__WHAT TO DO__. With pictures omitted, restate the data word for word.

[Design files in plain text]
------------------------

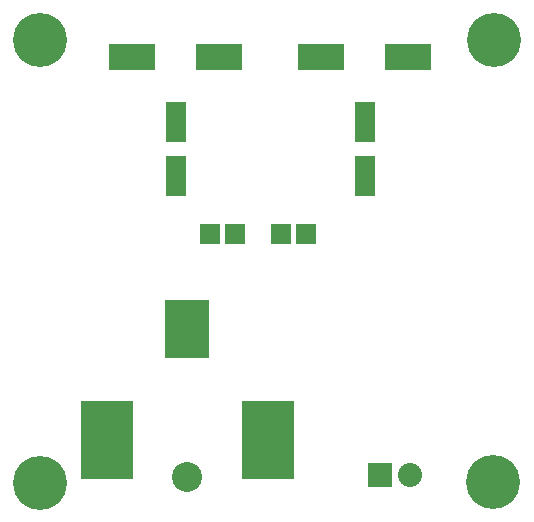
<source format=gts>
G04 (created by PCBNEW-RS274X (2011-05-25)-stable) date Mon 27 Feb 2012 12:27:14 PM EST*
G01*
G70*
G90*
%MOIN*%
G04 Gerber Fmt 3.4, Leading zero omitted, Abs format*
%FSLAX34Y34*%
G04 APERTURE LIST*
%ADD10C,0.006000*%
%ADD11R,0.067200X0.067200*%
%ADD12R,0.080000X0.080000*%
%ADD13C,0.080000*%
%ADD14R,0.149900X0.193200*%
%ADD15R,0.173500X0.264100*%
%ADD16C,0.100000*%
%ADD17C,0.180000*%
%ADD18R,0.070000X0.135000*%
%ADD19R,0.155000X0.085000*%
G04 APERTURE END LIST*
G54D10*
G54D11*
X06851Y09555D03*
X07677Y09555D03*
X09213Y09555D03*
X10039Y09555D03*
G54D12*
X12500Y01500D03*
G54D13*
X13500Y01500D03*
G54D14*
X06083Y06374D03*
G54D15*
X03406Y02674D03*
X08760Y02674D03*
G54D16*
X06083Y01453D03*
G54D17*
X01162Y16020D03*
X16319Y16020D03*
X16280Y01274D03*
X01162Y01256D03*
G54D18*
X11988Y13279D03*
X11988Y11479D03*
G54D19*
X10538Y15429D03*
X13438Y15429D03*
G54D18*
X05689Y13279D03*
X05689Y11479D03*
G54D19*
X04239Y15429D03*
X07139Y15429D03*
M02*

</source>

------------------------

__EXERCISE SOLUTION__.
<source format=gts>
G04 (created by PCBNEW-RS274X (2011-05-25)-stable) date Mon 27 Feb 2012 12:27:14 PM EST*
G01*
G70*
G90*
%MOIN*%
G04 Gerber Fmt 3.4, Leading zero omitted, Abs format*
%FSLAX34Y34*%
G04 APERTURE LIST*
%ADD10C,0.006000*%
%ADD11R,0.067200X0.067200*%
%ADD12R,0.080000X0.080000*%
%ADD13C,0.080000*%
%ADD14R,0.149900X0.193200*%
%ADD15R,0.173500X0.264100*%
%ADD16C,0.100000*%
%ADD17C,0.180000*%
%ADD18R,0.070000X0.135000*%
%ADD19R,0.155000X0.085000*%
G04 APERTURE END LIST*
G54D10*
G54D11*
X06851Y09555D03*
X07677Y09555D03*
X09213Y09555D03*
X10039Y09555D03*
G54D12*
X12500Y01500D03*
G54D13*
X13500Y01500D03*
G54D14*
X06083Y06374D03*
G54D15*
X03406Y02674D03*
X08760Y02674D03*
G54D16*
X06083Y01453D03*
G54D17*
X01162Y16020D03*
X16319Y16020D03*
X16280Y01274D03*
X01162Y01256D03*
G54D18*
X11988Y13279D03*
X11988Y11479D03*
G54D19*
X10538Y15429D03*
X13438Y15429D03*
G54D18*
X05689Y13279D03*
X05689Y11479D03*
G54D19*
X04239Y15429D03*
X07139Y15429D03*
M02*

</source>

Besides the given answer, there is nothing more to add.